April is an excellent time to treat pastures and other non-tilled areas for biennial weeds. The biennial thistles (musk, bull, tall, etc.) are all classified as noxious weeds by the Iowa Noxious Weed Law, but musk thistle is by far the most invasive and troublesome of this group. In recent years, several biennials in the Apiacae (carrot) family have become much more prevalent across Iowa, including wild carrot, wild parsnip, and poison hemlock. Wild carrot and poison hemlock are on the Iowa noxious weed list. Biennials have a two-year life cycle: in the first year a basal rosette (circular cluster of prostrate leaves) is produced, in the second year a central flowering stalk elongates, and the plant dies after seed maturation.
Wild parsnip rosette. The mature plant has a 3-4 ft flower stalk with yellow flowers. All parts of the plant contain a toxin that causes a severe skin rash. (Bob Hartzler)
Management of biennials is a two-step process. The first involves controlling existing plants to prevent seed production. The second step requires identifying, and eliminating, factors that allow the biennials to become established.
The most common method of controlling biennials is the use of herbicides. Biennials are much more susceptible while in the rosette stage, so fall or early spring herbicide applications are the preferred treatment. Herbicides used in pastures for biennial control are listed in Table 1. The optimum time for treatment of biennial weeds differs from that for most perennial or annual weeds found in pastures. Scattered plants can be controlled by severing the root below the crown with a spade or similar tool. Mowing is another effective tactic, but timing is critical. The first mowing should be done before flowers fully expand in order to prevent seed production. Biennials have dormant crown buds that often initiate growth after removal of the primary stalk; thus, a second mowing 3 to 4 weeks after the initial mowing often is required.

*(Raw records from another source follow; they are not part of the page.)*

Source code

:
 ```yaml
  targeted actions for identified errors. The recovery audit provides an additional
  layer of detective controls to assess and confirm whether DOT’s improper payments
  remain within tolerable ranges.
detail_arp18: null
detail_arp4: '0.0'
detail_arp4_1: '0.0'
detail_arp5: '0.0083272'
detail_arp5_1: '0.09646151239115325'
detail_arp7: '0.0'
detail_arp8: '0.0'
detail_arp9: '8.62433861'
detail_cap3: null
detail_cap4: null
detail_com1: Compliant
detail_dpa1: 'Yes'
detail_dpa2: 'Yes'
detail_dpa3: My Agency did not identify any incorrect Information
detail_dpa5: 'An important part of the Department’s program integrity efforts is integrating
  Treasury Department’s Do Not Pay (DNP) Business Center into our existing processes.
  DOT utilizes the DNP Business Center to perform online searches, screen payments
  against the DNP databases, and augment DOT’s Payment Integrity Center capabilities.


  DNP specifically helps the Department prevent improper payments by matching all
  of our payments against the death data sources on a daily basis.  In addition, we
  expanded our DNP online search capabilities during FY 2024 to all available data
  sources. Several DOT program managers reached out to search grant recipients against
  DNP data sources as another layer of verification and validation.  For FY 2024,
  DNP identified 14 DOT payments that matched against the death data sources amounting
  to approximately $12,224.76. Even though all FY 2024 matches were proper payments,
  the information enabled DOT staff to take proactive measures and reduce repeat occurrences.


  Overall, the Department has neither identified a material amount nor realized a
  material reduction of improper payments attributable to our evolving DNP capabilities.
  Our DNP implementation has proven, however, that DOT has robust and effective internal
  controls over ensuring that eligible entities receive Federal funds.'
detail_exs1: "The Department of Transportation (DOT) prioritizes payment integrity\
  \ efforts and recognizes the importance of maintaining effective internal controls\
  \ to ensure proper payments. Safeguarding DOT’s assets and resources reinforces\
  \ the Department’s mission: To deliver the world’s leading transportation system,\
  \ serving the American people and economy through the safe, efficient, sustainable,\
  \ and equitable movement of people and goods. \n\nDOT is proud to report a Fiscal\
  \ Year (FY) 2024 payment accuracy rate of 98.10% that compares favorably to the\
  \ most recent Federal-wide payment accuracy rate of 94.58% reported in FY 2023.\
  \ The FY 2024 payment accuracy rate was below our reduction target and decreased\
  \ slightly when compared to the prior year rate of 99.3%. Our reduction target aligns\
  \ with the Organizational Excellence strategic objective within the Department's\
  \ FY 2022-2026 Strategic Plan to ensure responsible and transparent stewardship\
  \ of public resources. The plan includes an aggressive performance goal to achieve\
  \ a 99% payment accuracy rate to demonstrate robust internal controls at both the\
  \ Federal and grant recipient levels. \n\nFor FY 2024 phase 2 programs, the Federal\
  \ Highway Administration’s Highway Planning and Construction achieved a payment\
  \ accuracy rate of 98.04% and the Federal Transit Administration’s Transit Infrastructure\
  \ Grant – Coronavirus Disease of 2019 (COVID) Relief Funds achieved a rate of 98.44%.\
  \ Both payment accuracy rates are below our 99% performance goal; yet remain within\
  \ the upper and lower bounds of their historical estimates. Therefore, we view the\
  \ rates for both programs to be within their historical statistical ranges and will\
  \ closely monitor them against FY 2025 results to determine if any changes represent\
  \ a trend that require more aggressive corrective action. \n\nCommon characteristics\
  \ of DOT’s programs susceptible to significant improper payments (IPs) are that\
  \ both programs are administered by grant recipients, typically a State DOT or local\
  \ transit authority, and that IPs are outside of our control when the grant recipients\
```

Biennials are most commonly found in low-maintenance perennial grasses (pastures, roadsides, etc.). Biennial seedlings are relatively weak compared to the perennial sod; thus, they are at a competitive disadvantage during the establishment phase. Enhancing the vigor of the sod can greatly reduce biennial infestations; therefore, overseeding, proper fertility management, and avoiding overgrazing can greatly reduce biennial weed infestations.
The number one problem in managing biennials is delaying herbicide application until after the stem has initiated elongation (bolting). Biennials become much more tolerant to herbicides at this stage and frequently escape control. Pastures, roadsides, and other habitats with a history of biennial weed problems should be scouted in early April and control programs initiated before bolting begins.
Table 1. Herbicides for control of biennial weeds in pastures.
|Herbicide ||Biennial |
|1.5-2 lb 2,4-D LVE ||G-E ||G-E ||7 days for dairy animals
|2,4-D + dicamba ||G-E ||G-E ||Rate dependent for dairy
|Cimarron (metsulfuron) ||G ||P ||None
|Cimmarron Max (metsulfuron + 2,4-D ||G-E ||G-E ||7 days for lactating dairy animals + dicamba)
|Grazon P&D (picloram + 2,4-D) ||E ||E ||7 days for lactating dairy animals
|Forefront (aminopyralid + 2,4-D) ||E ||G ||None
|Milestone (aminopyralid) ||E ||P ||None
|Overdrive (dicamba + diflufenzopyr) ||G-E ||G-E ||None
|Redeem (triclopyr + clopyralid) ||E ||G-E ||14 days for lactating dairy animals
1Some products may have restrictions regarding hay harvest or transferring animals from treated areas following application.